KDD2025

Seeing the Unseen in Micro-Video Popularity Prediction: Self-Correlation Retrieval for Missing Modality Generation

Zhangtao Cheng, Jian Lang, Ting Zhong, Fan Zhou

被引用 5 次

摘要

Micro-video popularity prediction (MVPP) plays a crucial role in numerous real-world applications, including product marketing and recommendation systems. While existing methodologies predominantly assume complete modalities during multimodal learning, this assumption often fails to hold in practical scenarios due to various constraints, such as privacy concerns or data integrity issues. To address this limitation, we propose SCRAG, a novel Self-Correlation Retrieval-Augmented Generative framework designed to enhance missing-modality robustness in MVPP. SCRAG operates in a retrieval-guided generation manner that explores relevant knowledge to enhance the reconstruction of missing content, which consists of two primary components: (1) a self-correlation retriever and (2) a multimodal mixture-of-experts generator.
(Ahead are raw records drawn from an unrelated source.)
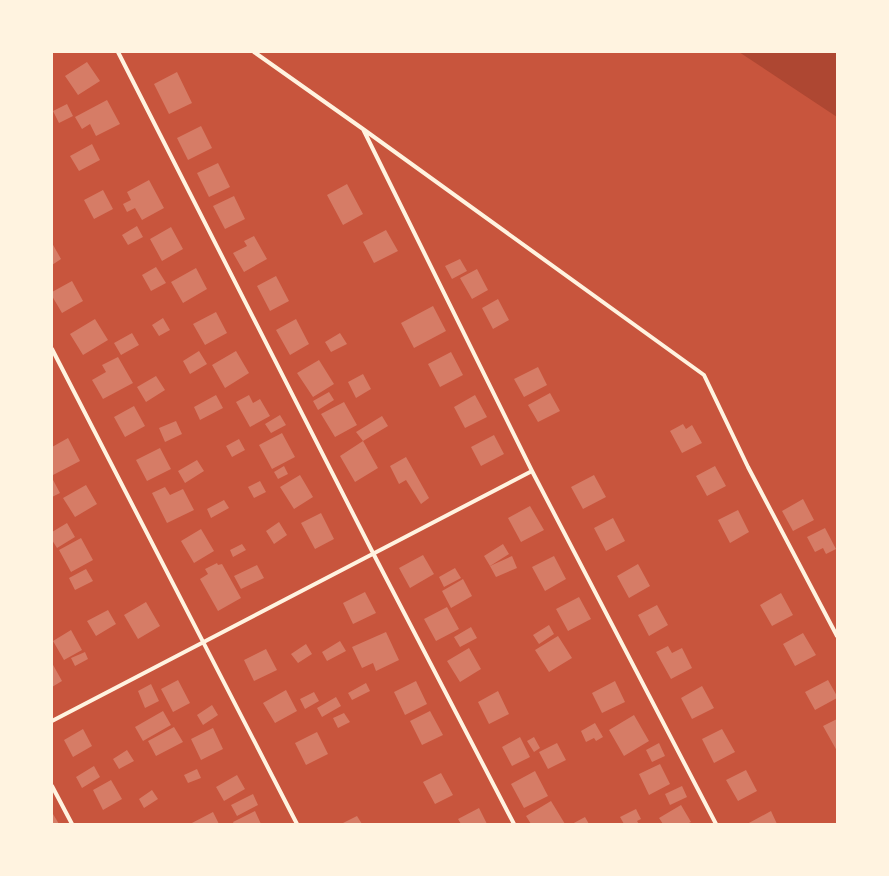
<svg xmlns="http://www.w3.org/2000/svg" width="889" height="876" font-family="'Playfair Display',serif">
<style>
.green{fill:#ae4732}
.building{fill:#d67c66}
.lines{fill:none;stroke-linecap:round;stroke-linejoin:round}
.minor{stroke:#fff3e0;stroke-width:4}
</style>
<rect width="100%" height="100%" fill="#c8553d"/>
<path class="green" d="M739 52H837V117Z"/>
<path class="building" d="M87 62 100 81 78 95 65 76Z
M177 72 192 103 169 114 154 84Z
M107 100 120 124 96 136 90 124 82 129 75 117Z
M67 104 73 116 59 123 53 111Z
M201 126 212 148 188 160 177 138Z
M92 144 100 160 79 171 70 156Z
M218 163 230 187 209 197 197 173Z
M149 180 164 208 142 220 135 208 127 212 123 204 131 200 127 192Z
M347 184 363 214 343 225 327 195Z
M103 190 113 209 94 219 84 200Z
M234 196 245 219 225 229 213 206Z
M137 226 143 237 128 245 122 235Z
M171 227 183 249 162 261 150 239Z
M386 230 398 251 374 263 363 242Z
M254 236 267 259 244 272 233 253 247 246 244 241Z
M52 243 61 259 52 265Z
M460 259 467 271 452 279 445 266Z
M156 267 166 283 151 291 142 275Z
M196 268 207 289 183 303 171 282Z
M477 269 488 290 472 299 460 278Z
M276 276 289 301 270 311 257 286Z
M72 281 83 301 62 313 52 296V292Z
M498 299 509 320 493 329 482 308Z
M433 306 446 331 414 348 401 323Z
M216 312 227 333 205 345 193 324Z
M163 318 170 330 159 336 152 325Z
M95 319 108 340 83 355 70 334Z
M296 319 309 344 290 355 276 330Z
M132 333 139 345 121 355 114 343Z
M340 333 347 344 331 352 325 342Z
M199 351 207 364 190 374 183 361Z
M236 351 249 373 225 388 212 365Z
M451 352 463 375 440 387 428 364Z
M118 357 133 383 103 399 92 380 106 372 102 365Z
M319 360 334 384 313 397 297 373Z
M538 367 547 385 524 397 514 379Z
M363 374 371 389 356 398 348 382Z
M156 376 165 390 146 402 137 387Z
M329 392 334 400 318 410 313 401Z
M550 393 560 411 538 422 528 405Z
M216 395 223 408 200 420 194 407Z
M249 395 253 403 260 399 270 416 250 427 236 402Z
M475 395 487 417 465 428 454 407Z
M344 402 357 425 335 437 321 414Z
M134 406 145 426 125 437 114 417Z
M280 415 286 425 271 433 265 424Z
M382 416 388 426 363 441 356 432Z
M176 421 182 434 165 442 159 428Z
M683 424 686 429 692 425 702 443 682 453 670 431Z
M282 433 295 457 272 469 259 445Z
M494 435 504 454 481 466 471 447Z
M68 438 80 461 53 475 52 473V447Z
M239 439 245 450 232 457 226 446Z
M363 441 378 468 355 482 340 456Z
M160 448 171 469 147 481 136 460Z
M406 457 429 498 421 504 406 480 399 484 390 466Z
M197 460 204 471 185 483 178 471Z
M284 466 288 474 278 479 274 472Z
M715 466 726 486 707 496 696 476Z
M300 475 313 497 294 509 280 487Z
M594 475 606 497 583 509 571 487Z
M52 478 60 493 52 497Z
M260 481 266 492 254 498 248 487Z
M86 485 97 504 75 517 63 498Z
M165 487 170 495 183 489 194 510 167 523 152 493Z
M803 499 814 520 793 531 782 511Z
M224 500 229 508 211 518 207 509Z
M530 506 544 530 521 542 508 518Z
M738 510 749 532 730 543 718 520Z
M321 513 334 539 315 549 301 523Z
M613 518 625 541 606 551 594 528Z
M279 522 287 535 274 544 266 531Z
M67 523 75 537 57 548 52 540V532Z
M825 528 836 549 826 554 823 548 815 552 807 537Z
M201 529 214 551 194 563 181 541Z
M81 538 93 560 71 572 59 550Z
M242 544 246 550 233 557 230 550Z
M503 544 509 554 490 566 512 556 517 568 496 577 490 566 484 556Z
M423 555 434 574 410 588 399 568Z
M554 556 566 579 545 591 532 567Z
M217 563 218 565 222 564 241 598 218 611 200 579 208 574 205 569Z
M638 564 650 586 629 598 617 576Z
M257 565 264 578 241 589 234 576Z
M455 568 461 578 444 587 439 577Z
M86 569 93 581 75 590 69 578Z
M463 579 472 596 451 608 442 591Z
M365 592 376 613 353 624 343 603Z
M781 593 793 615 772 626 760 605Z
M579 597 591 619 568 631 556 609Z
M146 602 160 626 138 639 124 615Z
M657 605 668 625 649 636 638 615Z
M447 607 459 629 436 641 424 619Z
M108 610 116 624 96 636 87 621Z
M549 625 554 634 539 644 533 635Z
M471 627 477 638 460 647 454 637Z
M71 630 82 650 64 660 53 641Z
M386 632 399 660 376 671 373 663 362 668 352 647Z
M803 633 816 655 795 666 783 644Z
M558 636 572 658 549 672 535 650Z
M340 641 346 651 327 661 322 652Z
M306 644 312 654 298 663 291 654Z
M668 646 672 653 682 648 692 668 671 679 656 652Z
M469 648 481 669 460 682 447 661Z
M266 649 277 670 254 681 244 660Z
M85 652 88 659 75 666 71 658Z
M52 663 62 681 52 687Z
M178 680 190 703 173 712 161 689Z
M828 680 837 696V698L815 710 805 692Z
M416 681 427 704 405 715 394 692Z
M615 681 625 702 602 713 592 693Z
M366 683 370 691 352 700 348 693Z
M151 684 159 701 145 708 138 691Z
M702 686 714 708 692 719 681 698Z
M286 690 297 711 275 723 263 703Z
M498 691 509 714 489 724 478 702Z
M314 692 319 701 305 709 300 699Z
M336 697 341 706 322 717 317 708Z
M212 705 218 715 203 725 197 715Z
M163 711 171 725 143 741 135 727Z
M430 711 443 735 422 745 410 721Z
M344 713 350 722 338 728 333 718Z
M634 715 649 741 624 756 609 730Z
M837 719V751L823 726Z
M595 723 603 737 596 741 594 738 586 742 581 731Z
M174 727 183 742 156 756 148 741Z
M213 728 223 749 201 760 191 739Z
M83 729 92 746 73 757 64 740Z
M722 729 735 752 714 763 702 739Z
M317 732 328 754 306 765 295 743Z
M520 737 530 757 512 766 502 747Z
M534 737 540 748 534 752 527 741Z
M557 743 566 760 548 769 539 752Z
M659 743 665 756 652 762 646 750Z
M127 750 134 761 119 769 113 759Z
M660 764 670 784 649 795 639 774Z
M94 766 100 777 82 788 76 777Z
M197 769 201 778 188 783 184 775Z
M746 770 757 791 738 801 726 780Z
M535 771 548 796 524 808 511 784Z
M441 773 453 795 435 804 423 782Z
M237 775 245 789 224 801 216 787Z
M111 780 122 799 103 810 93 790Z
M682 786 687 797 670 805 665 794Z
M152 790 158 799 144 808 139 799Z
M253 794 258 805 237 816 231 805Z
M551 801 565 824H531L526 816Z
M681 805 691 822 687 824H663L659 818Z
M479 808 487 824H461L458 819Z
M636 809 641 819 637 821 639 824H624L620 817Z
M255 811 261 824H234L233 822Z
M771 811 777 824H747Z
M213 812 219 824H190Z
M52 814H53L59 824H52Z
M357 816 362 824H341Z
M585 817 589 824H572Z"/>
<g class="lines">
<path class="minor" d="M118 52 373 553 514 824
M254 52 363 129 704 375 748 467 837 636
M363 129 532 471 716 824
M52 349 297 824
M52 721 532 471
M52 786 72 824"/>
</g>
<rect width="889" height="876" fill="none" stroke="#fff3e0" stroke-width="106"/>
</svg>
It first acquires instances pertinent to the missing content through multimodal prompt alignment. Subsequently, the generator extracts contextual modal information from the retrieved context-rich instances. By learning the joint distribution of modalities, SCRAG effectively recovers missing content and addresses the modal heterogeneity challenge inherent in cross-modal generation approaches. Extensive experiments conducted on three real-world datasets demonstrate that SCRAG consistently outperforms state-of-the-art baselines, underscoring its effectiveness in handling incomplete modalities and improving the accuracy of micro-video popularity prediction.